Michael Douglas’ family is reflective of this growing global reality, which must be addressed. Douglas’ life and work embodies what it means to be Jewish in many significant ways. Douglas is an actor and a producer, an artist.

Through his art, he has helped millions of audience members explore and examine no less than their own humanity. To create art is an inherently ethical act and to spur conversation and force examination of both ourselves and the world around us is for today what a gathering of Talmud scholars was thousands of years ago.

Douglas is also that most oxymoronic type of activist: a fighter for peace. His commitment to the peace movement has paralleled his commitment to his art. A passionate activist and humanitarian, he has drawn attention to the suffering of the neediest and most vulnerable in the world with great compassion.

Jews, a people who greet and take leave of each other with the word “peace,” must value this above all.

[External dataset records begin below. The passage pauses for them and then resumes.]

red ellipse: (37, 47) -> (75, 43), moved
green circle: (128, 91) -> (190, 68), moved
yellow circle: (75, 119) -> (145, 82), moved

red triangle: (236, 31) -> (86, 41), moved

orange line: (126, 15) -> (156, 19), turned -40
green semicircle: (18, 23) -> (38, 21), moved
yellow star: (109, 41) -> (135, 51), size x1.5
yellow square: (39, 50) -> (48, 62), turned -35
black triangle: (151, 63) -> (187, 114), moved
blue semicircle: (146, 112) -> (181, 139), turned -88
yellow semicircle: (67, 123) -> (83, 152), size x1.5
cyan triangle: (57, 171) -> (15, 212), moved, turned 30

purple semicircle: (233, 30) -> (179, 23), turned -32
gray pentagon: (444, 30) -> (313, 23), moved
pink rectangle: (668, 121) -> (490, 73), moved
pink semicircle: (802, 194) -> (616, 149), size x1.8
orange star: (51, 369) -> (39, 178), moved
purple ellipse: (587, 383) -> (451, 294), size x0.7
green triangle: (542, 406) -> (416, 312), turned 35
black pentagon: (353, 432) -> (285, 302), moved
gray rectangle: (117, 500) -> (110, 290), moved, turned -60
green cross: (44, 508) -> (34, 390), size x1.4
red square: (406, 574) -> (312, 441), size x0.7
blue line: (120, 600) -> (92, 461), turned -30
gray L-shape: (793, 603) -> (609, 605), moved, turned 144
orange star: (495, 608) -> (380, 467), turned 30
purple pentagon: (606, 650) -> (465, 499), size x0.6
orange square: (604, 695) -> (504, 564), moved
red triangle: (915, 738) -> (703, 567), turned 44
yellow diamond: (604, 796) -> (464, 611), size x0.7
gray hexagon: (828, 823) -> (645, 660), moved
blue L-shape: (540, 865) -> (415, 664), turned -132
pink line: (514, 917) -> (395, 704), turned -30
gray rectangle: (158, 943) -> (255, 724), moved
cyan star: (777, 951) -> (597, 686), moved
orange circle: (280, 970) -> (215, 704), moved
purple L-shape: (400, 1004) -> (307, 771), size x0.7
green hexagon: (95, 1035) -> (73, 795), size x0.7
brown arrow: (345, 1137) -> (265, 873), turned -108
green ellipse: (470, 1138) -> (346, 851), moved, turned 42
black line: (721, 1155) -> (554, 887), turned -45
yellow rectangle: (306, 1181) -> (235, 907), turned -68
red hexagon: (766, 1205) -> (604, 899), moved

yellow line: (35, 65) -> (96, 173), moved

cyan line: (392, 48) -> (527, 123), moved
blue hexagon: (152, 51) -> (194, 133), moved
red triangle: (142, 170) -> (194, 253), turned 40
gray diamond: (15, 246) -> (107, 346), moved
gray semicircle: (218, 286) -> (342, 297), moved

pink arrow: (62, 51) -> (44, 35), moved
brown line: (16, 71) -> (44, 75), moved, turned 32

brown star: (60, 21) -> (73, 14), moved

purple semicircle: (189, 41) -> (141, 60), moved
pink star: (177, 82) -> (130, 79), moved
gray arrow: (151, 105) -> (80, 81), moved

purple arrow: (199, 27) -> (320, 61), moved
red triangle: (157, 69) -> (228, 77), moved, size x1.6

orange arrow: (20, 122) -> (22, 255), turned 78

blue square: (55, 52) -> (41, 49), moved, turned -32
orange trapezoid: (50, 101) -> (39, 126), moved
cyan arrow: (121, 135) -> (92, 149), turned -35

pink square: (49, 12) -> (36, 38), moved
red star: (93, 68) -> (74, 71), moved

Finally, Douglas is a spiritual seeker. Raised without a formal Jewish education, he has sought out his heritage, he has reached out to learn about the traditions of his faith, and he has chosen to become a part of the Jewish community. Last year, he and his wife Catherine Zeta-Jones journeyed to Jerusalem to celebrate their son Dylan’s bar mitzvah, a poignant family moment representing a reconnection to their Jewish origins.

This year, the family will continue its exploration. For his part, Douglas has committed to encouraging young people who have not affiliated with a Jewish community to explore what embracing Jewish life and culture might mean for them and urging the organized Jewish community to open the doors more widely to a big-tent brand of Judaism that embraces all comers.

In doing so, Douglas will create change in regard to how young people who are not deeply affiliated can consider and possibly reexamine their identity and heritage.

Through this approach, the Genesis Prize will continue to serve as an important gateway for reaching young adults who will consider, cultivate, create and carry forward their Jewish heritage.

To me, that is the essence of what it means to be Jewish.

The author is a Nobel Laureate, author, professor, a member of the Prize Committee of the Genesis Prize and Holocaust survivor.